Perhaps you are not familiar with how ai and machine learning work, and that’s okay, but ai doesn’t “study” and most certainly doesn’t “inspire” itself. It builds token databases that it then regurgitates. There no resemblance of human behaviour, just a simulation. Software always did that.


>you are not familiar with how ai and machine learning work

>It builds token databases

Well, you don't seem to know either.


> It builds token databases that it then regurgitates.

Isn't pretty much all human art just regurgitation, recombination of prior art, audiovisual experience, emotions, human experience?


Exactly and LLMs dont have emotions, audiovisual experience, human experience or any experience at all.

For humans its impossible to create same art as someone elses. For LLMs its impossible to create anything else than copy of art thats in its database.

Even if you model yourself on someones work and try to replicate it the results will be different. Its not that artists want to always create work different from each other its actually impossible for them.

Saying that art is “just” recombination of prior art is extremely dehumanising. Its like saying are ideas are just recombination of the ideas before… ok so general theory of relativity is just recombination of caveman thinking about fire and finding out how to create it?


> Exactly and LLMs dont have emotions, audiovisual experience, human experience or any experience at all. > For LLMs its impossible to create anything else than copy of art thats in its database.

You forget that LLMs don't generate images out of its own volition. You need to prompt them. That's the injection of emotions, human experience, into the LLM. LLM provides technical means to create an image, the prompt author provides the idea behind the art, the composition, juxtaposition etc.

> Saying that art is “just” recombination of prior art is extremely dehumanising.

Based on your previous lines, you did notice that I mentioned "prior art, audiovisual experience, emotions, human experience", so I won't reply to that strawman.


Promp is injection of experience how? You pick from artist you like https://midlibrary.io/styles and try to describe what you want on the picture. Are you aware that most artists already work this way - you hire them with an assingment. No client would claim they are authors or that they injected emotion into the work.

Execution is the creative and hard part not thinking out the content of the artwork.
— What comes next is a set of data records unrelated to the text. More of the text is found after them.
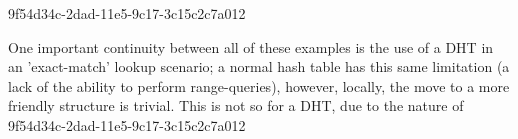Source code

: \documentclass[12pt]{article}
\begin{document}
9f54d34c-2dad-11e5-9c17-3c15c2c7a012\par One important continuity between all of these examples is the use of a DHT in an 'exact-match' lookup scenario; a normal hash table has this same limitation (a lack of the ability to perform range-queries), however, locally, the move to a more friendly structure is trivial. This is not so for a DHT, due to the nature of
\printbibliography
9f54d34c-2dad-11e5-9c17-3c15c2c7a012
\end{document}
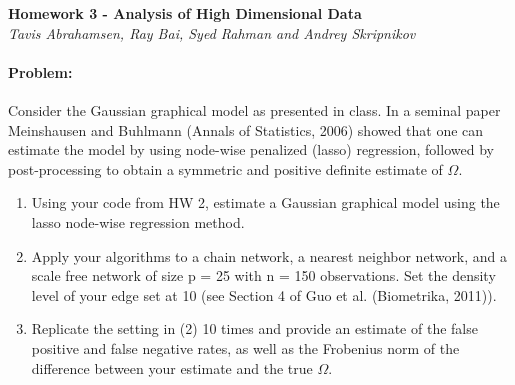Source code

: \documentclass[12pt, leqno]{article}
\begin{document}
\pagestyle{fancy}

\begin{center}
{\large {\bf Homework 3 - Analysis of High Dimensional Data}} \\
{\it{Tavis Abrahamsen, Ray Bai, Syed Rahman and Andrey Skripnikov}} \\
\end{center}

\paragraph{Problem:} Consider the Gaussian graphical model as presented in
class. In a seminal paper Meinshausen and Buhlmann (Annals of
Statistics, 2006) showed that one can estimate the model by using
node-wise penalized (lasso) regression, followed by post-processing to
obtain a symmetric and positive definite estimate of $\Omega$.
\begin{enumerate}
\item Using your code from HW 2, estimate a Gaussian graphical model using the lasso node-wise regression method.
\item Apply your algorithms to a chain network, a nearest neighbor network, and a scale free network of size p = 25 with n = 150 observations. Set the density level of your edge set at 10 (see Section 4 of Guo et al. (Biometrika, 2011)).
\item Replicate the setting in (2) 10 times and provide an estimate of the
false positive and false negative rates, as well as the Frobenius norm
of the difference between your estimate and the true $\Omega$.
\end{enumerate}
\end{document}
Most artworks content is super basic like face of a person. Midjourney will make even the basic prompts look awesome.

I am sorry but you wont experience what artists do by prompting LLMs. We just stole, copied their work and possibly destroyed their lives. Shame.


It, but that’s irrelevant. AI doesnt learn as a human does.
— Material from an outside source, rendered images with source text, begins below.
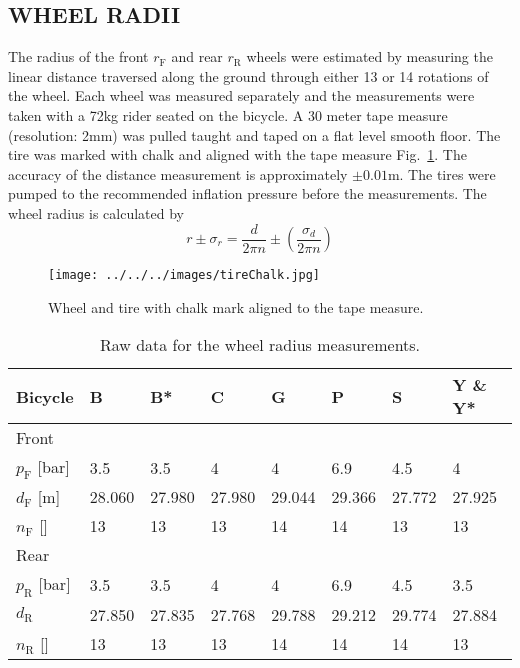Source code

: \documentclass{bmd2010p}
\begin{document}
\subsection{WHEEL RADII}
The radius of the front $r_\mathrm{F}$ and rear $r_\mathrm{R}$ wheels were
estimated by measuring the linear distance traversed along the ground through
either 13 or 14 rotations of the wheel. Each wheel was measured separately and
the measurements were taken with a 72kg rider seated on the bicycle. A 30 meter
tape measure (resolution: 2mm) was pulled taught and taped on a flat level smooth floor. The tire
was marked with chalk and aligned with the tape measure
Fig.~\ref{fig:tireChalk}. The accuracy of the
distance measurement is approximately $\pm0.01$m. The tires were pumped to the
recommended inflation pressure before the measurements. The wheel radius is
calculated by
\begin{equation}
	r\pm\sigma_r=
    \frac{d}{2\pi n}
    \pm\left(\frac{\sigma_d}{2\pi n}\right)
	\label{eq:wheelRadius}
\end{equation}
\begin{figure}[tb]
	\begin{center}
		\texttt{[image: ../../../images/tireChalk.jpg]}
	\end{center}
	\caption{Wheel and tire with chalk mark aligned to the tape measure.}
	\label{fig:tireChalk}
\end{figure}
\begin{table}
    \centering
	\begin{tabular}{llllllll}
	Bicycle   & B      & B*     & C      & G      & P      & S      & Y \& Y*\\
    \hline
	Front\\
    \hline
    $p_\mathrm{F}$ [bar] & 3.5    & 3.5    & 4      & 4      & 6.9    & 4.5    & 4      \\
    $d_\mathrm{F}$ [m]   & 28.060 & 27.980 & 27.980 & 29.044 & 29.366 & 27.772 & 27.925 \\
    $n_\mathrm{F}$ []    & 13     & 13     & 13     & 14     & 14     & 13     & 13     \\
    \hline
	Rear\\
    \hline
	$p_\mathrm{R}$ [bar] & 3.5    & 3.5    & 4      & 4      & 6.9    & 4.5    & 3.5    \\
	$d_\mathrm{R}$       & 27.850 & 27.835 & 27.768 & 29.788 & 29.212 & 29.774 & 27.884 \\
	$n_\mathrm{R}$ []    & 13     & 13     & 13     & 14     & 14     & 14     & 13     \\
	\end{tabular}
	\caption{Raw data for the wheel radius measurements.}
	\label{tab:wheelRadius}
\end{table}
\end{document}
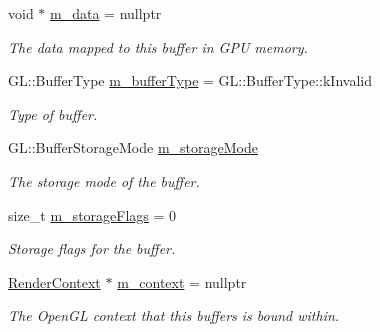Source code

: \begin{Indent}
\begin{DoxyCompactItemize}
void $\ast$ \mbox{\hyperlink{classrev_1_1_g_l_buffer_a314ef90b0e12e3174fddaa8cb65c0857}{m\+\_\+data}} = nullptr
\begin{DoxyCompactList}\small\item\em The data mapped to this buffer in G\+PU memory. \end{DoxyCompactList}\item 
\mbox{\label{classrev_1_1_g_l_buffer_a9582ed032ec8f98c5821b3714706f990}} 
G\+L\+::\+Buffer\+Type \mbox{\hyperlink{classrev_1_1_g_l_buffer_a9582ed032ec8f98c5821b3714706f990}{m\+\_\+buffer\+Type}} = G\+L\+::\+Buffer\+Type\+::k\+Invalid
\begin{DoxyCompactList}\small\item\em Type of buffer. \end{DoxyCompactList}\item 
\mbox{\label{classrev_1_1_g_l_buffer_ab563d8763466fea7079f655756af863a}} 
G\+L\+::\+Buffer\+Storage\+Mode \mbox{\hyperlink{classrev_1_1_g_l_buffer_ab563d8763466fea7079f655756af863a}{m\+\_\+storage\+Mode}}
\begin{DoxyCompactList}\small\item\em The storage mode of the buffer. \end{DoxyCompactList}\item 
\mbox{\label{classrev_1_1_g_l_buffer_a8a820a358244b54dd74bde54aa5dc1b6}} 
size\+\_\+t \mbox{\hyperlink{classrev_1_1_g_l_buffer_a8a820a358244b54dd74bde54aa5dc1b6}{m\+\_\+storage\+Flags}} = 0
\begin{DoxyCompactList}\small\item\em Storage flags for the buffer. \end{DoxyCompactList}\item 
\mbox{\label{classrev_1_1_g_l_buffer_a19992882c4866c7157b168c6a1ea2443}} 
\mbox{\hyperlink{classrev_1_1_render_context}{Render\+Context}} $\ast$ \mbox{\hyperlink{classrev_1_1_g_l_buffer_a19992882c4866c7157b168c6a1ea2443}{m\+\_\+context}} = nullptr
\begin{DoxyCompactList}\small\item\em The Open\+GL context that this buffers is bound within. \end{DoxyCompactList}\end{DoxyCompactItemize}
\end{Indent}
We don't know that much about how exactly the humans learn and how AIs learn. Both are still to a degree black boxes.

But you're asserting that in case of AI training it's "stealing property", but imply it's not stealing for human learning. I think you need to substantiate this claim/difference. "Humans learn differently from AIs" is not enough.


This humans are just stochastic parrots is marketing/narrative current “AI” companies use to avoid legal and image issues.

Seems like its working on some people.


I am surprised by the cognitive dissonance these people exhibit. On one hand they confidently claim that humans are stochastic parrots, on the other hand they claim they dont know how humans learn and think. They claim ai is intelligent but dont know how to define intelligence.

Right not with a high degree of confidence we can state that they are taking what’s not theirs, apply software to it, and resell it.

Everything else is their defence of said process, gaslighting people and spreading schizoid fear to obfuscate it.


> On one hand they confidently claim that humans are stochastic parrots, on the other hand they claim they dont know how humans learn and think. They claim ai is intelligent but dont know how to define intelligence.

I am surprised at the prevalence of building armies of strawmen here.


Yes if everything you don’t like is in your eyes strawmen… there will be armies.

Better to call them out or not engage in discussion.

Swiping everything under strawman without explanation is not productive to the discussion.